Group 2 — Maureen, Savannah and Wesleee
Today was our last day in León and our last day before beginning the Camino proper. Since the start, we’ve been taking buses and trains from city to city, staying multiple nights in each place. But now the real pilgrimage begins. Our slow pace has been fun and has allowed us to explore in Barcelona, Roncesvalles, Burgos, and León. It’s given us time to relax and immerse ourselves in the local culture, get to know people, and stumble upon great holes-in-the-wall.
But all the while, our feet were itching to keep going. A pilgrimage means movement, moving on and moving forward. In the back of our minds, a call for progress cried out. We began this trip with a goal, and that goal refuses to be forgotten. It is Santiago.
It’s interesting because we’re still aware that the closer we get to Santiago, the sooner the trip will end. Saying goodbye to this place will certainly be difficult but it is also part of the journey.
As William Melczer explains:
“Pilgrimages are circular.
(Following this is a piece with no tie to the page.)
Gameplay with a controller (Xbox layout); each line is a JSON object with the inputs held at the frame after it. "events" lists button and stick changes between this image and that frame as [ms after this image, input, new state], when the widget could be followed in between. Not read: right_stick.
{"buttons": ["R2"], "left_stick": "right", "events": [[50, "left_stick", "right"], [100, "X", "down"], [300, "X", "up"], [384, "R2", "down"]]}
Like sacred processions — whether around the Ka’aba in Mecca or with the Torah scrolls in the Synagogue or around German country-churches at Christmas — they are progressions in a circle — one comes in order to return, not in order to stay… All in all, the circular quality of the pilgrimage, of any pilgrimage, presupposes, on the level of human experience, nature’s essentially cyclic mode of regeneration: the two beat alternation of death and renewal…”
— The Pilgrim’s Guide to Santiago de Compostela
To embark means to move on and to move on means to finish and go home. We began it to end it, some of us even signing up for it with credit hours and major requirements in mind. Many had ideas of what we could get out of this trip, who they would be upon returning home. So here we are and the end of the beginning and the beginning of the end.
We started today by gorging ourselves for the second morning in a row with the delicious continental breakfast at Hotel Quindós. We all had some last minute things to take care of in León, knowing it would be our last day in a big city for nearly a week. Several of us wandered town in search of a postal drop to send off postcards to our loved ones at home. We wondered if our messages would beat us back to Florida.
At 2:45 pm, we boarded the train to Sarria. With the stopover in Monforte, we arrived close to 8:00 pm, tired from being cooped up all afternoon. As we sat at the hotel restaurant waiting for our dinner, we discussed our plans for the next morning — when we would wake, how long we would leave ourselves for breakfast, how we’d pace the hike. As we take in the cool evening, we wonder what is in store for us tomorrow on the trail. All we know for sure is that we’re anxious to get moving.